Excerpt to read →
===============
Hon. Joan Fraser: Honourable senators, I would like to raise just two points in this debate. Before I begin, I would like to commend all those who spoke before me.


The quality of their interventions has been remarkable, and I think all three of them have made very important points.

I want to address two points. The first has to do with the citizen’s arrest provisions of this bill. I believe that there is, in fact, less to the provisions of this bill than the public eye has seen in them.

It is widely believed that the case of Mr. David Chen, to which reference has been made, was the spur for this bill to come forward at this time. As Senator Baker noted in quoting from the judge’s decision, that case became a matter of great public interest and, indeed, of public outrage. I would commend to all of you the decision of the judge in the Chen case. It is absolutely fascinating. It is completely free of legal gobbledygook. Anyone can read it, even me. It makes some very important points in connection with this bill.

There were essentially two big issues that the judge addressed, only one of which, in my view, is addressed by this bill. The first was the question to which Senator Baker referred of whether it was all right for Mr. Chen to apprehend the thief some time after the theft had been committed, when he had a chance, when he saw him again. The judge, as Senator Baker said, solved that particular problem by saying it was all part of the same offence. The bill has clarified that judges do not have to stretch that far and that you can make a citizen’s arrest within a reasonable time after the actual offence has been committed, so that will now be clear.

The second great issue, though, was whether Mr. Chen was guilty of forcible confinement and other things that he was charged with — his conduct after he and his friends apprehended the person that they were arresting, as honest citizens of Canada. Senator Baker referred to it: tying the man up, throwing him in the back of the van and driving away, or starting to drive away.
===============
Extracted records →

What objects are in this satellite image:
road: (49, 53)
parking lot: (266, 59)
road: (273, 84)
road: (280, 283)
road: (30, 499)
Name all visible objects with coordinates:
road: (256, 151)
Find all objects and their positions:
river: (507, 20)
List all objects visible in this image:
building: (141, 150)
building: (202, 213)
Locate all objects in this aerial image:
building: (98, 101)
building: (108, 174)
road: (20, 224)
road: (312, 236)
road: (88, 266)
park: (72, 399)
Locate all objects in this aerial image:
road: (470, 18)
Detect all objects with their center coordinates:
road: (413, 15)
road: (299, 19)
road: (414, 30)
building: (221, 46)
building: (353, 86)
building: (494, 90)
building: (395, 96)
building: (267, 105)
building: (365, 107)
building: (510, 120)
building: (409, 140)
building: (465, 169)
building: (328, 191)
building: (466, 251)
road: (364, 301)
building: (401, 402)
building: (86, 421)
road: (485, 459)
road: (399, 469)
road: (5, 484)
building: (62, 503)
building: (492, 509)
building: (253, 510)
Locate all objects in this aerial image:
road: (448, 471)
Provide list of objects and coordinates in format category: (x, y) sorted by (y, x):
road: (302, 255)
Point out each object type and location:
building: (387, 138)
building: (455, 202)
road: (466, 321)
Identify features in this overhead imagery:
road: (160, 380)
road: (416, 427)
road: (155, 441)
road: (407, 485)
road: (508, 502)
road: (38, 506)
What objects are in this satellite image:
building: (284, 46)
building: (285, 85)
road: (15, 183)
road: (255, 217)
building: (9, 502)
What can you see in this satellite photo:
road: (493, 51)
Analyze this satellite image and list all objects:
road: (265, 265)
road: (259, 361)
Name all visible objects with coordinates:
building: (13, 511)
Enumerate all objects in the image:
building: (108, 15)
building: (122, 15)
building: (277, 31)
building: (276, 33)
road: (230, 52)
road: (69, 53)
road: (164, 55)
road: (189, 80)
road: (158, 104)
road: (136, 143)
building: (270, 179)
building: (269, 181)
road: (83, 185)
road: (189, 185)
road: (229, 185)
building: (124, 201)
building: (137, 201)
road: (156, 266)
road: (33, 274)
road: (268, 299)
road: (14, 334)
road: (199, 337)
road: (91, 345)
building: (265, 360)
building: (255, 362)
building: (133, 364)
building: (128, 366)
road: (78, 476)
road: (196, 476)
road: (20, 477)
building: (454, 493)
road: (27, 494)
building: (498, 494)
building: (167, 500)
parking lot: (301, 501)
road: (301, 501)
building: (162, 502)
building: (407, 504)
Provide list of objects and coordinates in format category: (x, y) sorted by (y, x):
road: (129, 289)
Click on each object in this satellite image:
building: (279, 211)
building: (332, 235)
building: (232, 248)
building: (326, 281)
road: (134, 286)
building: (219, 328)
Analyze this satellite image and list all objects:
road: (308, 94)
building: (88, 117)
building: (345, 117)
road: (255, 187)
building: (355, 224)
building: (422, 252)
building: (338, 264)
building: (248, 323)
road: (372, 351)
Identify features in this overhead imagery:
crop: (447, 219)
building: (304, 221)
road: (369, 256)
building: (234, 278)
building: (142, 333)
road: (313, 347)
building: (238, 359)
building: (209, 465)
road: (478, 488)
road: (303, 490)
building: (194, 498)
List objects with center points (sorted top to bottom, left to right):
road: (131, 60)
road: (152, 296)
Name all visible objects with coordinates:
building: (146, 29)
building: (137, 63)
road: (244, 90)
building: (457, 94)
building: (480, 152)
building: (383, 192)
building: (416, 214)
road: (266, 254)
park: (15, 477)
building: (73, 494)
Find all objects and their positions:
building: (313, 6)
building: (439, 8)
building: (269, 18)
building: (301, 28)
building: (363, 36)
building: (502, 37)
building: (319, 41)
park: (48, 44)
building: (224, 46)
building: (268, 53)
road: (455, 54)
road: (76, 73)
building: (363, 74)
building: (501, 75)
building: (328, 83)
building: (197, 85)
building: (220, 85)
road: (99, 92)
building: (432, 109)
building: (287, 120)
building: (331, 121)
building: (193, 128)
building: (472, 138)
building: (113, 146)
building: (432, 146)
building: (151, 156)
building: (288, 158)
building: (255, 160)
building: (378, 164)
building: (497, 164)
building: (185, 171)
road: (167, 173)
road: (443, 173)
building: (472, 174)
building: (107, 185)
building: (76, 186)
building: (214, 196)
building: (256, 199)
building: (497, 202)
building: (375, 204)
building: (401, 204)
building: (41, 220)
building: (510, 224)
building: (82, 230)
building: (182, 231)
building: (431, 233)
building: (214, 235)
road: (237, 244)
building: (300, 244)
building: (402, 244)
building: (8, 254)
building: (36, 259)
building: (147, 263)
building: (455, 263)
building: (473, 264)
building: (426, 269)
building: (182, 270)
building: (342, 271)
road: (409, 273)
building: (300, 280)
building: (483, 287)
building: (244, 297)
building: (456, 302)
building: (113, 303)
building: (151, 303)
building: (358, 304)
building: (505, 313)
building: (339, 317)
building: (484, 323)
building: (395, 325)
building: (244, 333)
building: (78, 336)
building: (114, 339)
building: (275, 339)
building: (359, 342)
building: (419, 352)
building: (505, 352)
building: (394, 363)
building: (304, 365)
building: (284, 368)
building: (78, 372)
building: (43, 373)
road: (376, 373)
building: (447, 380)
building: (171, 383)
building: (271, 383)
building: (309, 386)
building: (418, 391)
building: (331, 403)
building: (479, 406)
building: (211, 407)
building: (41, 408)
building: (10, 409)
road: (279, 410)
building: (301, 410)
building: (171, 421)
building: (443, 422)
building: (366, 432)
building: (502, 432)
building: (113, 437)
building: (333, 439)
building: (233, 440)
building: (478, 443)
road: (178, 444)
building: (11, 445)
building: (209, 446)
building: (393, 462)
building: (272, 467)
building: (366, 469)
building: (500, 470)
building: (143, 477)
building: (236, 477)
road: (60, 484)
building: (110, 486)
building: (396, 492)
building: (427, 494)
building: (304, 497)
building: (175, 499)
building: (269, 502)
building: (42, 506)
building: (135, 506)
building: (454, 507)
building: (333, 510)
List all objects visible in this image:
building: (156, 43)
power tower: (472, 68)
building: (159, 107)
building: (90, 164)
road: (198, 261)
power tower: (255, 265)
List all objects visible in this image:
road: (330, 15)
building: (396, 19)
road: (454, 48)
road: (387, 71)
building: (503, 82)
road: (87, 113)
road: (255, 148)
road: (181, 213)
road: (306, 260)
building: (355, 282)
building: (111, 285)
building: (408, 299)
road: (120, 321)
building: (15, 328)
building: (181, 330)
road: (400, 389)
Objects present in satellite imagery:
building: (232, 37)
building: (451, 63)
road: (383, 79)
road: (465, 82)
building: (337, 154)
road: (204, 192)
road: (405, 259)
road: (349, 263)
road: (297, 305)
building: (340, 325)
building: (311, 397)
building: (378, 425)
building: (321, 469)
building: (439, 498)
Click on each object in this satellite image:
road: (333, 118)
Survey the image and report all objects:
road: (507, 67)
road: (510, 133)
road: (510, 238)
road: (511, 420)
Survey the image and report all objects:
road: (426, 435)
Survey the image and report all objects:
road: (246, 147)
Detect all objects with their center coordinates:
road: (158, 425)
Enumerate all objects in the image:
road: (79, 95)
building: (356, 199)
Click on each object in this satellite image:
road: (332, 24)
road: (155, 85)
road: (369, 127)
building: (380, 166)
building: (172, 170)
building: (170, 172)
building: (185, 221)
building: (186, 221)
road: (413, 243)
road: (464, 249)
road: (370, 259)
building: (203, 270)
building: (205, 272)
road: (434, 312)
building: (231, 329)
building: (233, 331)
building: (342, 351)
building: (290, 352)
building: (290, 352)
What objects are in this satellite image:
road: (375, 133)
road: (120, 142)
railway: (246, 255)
===============
Exercises to complete →
(a) In the Senate excerpt, how did the judge in the Chen case handle the question of whether Mr. Chen could apprehend the thief some time after the theft?
(b) Could you transcribe the Senate excerpt, starting with "There were essentially" and going on through "now be clear."?
(c) Why does Joan Fraser, in the Senate excerpt, recommend the judge's decision in the Chen case to the other senators?

Results by task →
(a) The judge said it was all part of the same offence.

(b)
There were essentially two big issues that the judge addressed, only one of which, in my view, is addressed by this bill. The first was the question to which Senator Baker referred of whether it was all right for Mr. Chen to apprehend the thief some time after the theft had been committed, when he had a chance, when he saw him again. The judge, as Senator Baker said, solved that particular problem by saying it was all part of the same offence. The bill has clarified that judges do not have to stretch that far and that you can make a citizen’s arrest within a reasonable time after the actual offence has been committed, so that will now be clear.

(c) Joan Fraser finds the decision absolutely fascinating and completely free of legal gobbledygook, so anyone can read it. It also makes some very important points in connection with the bill.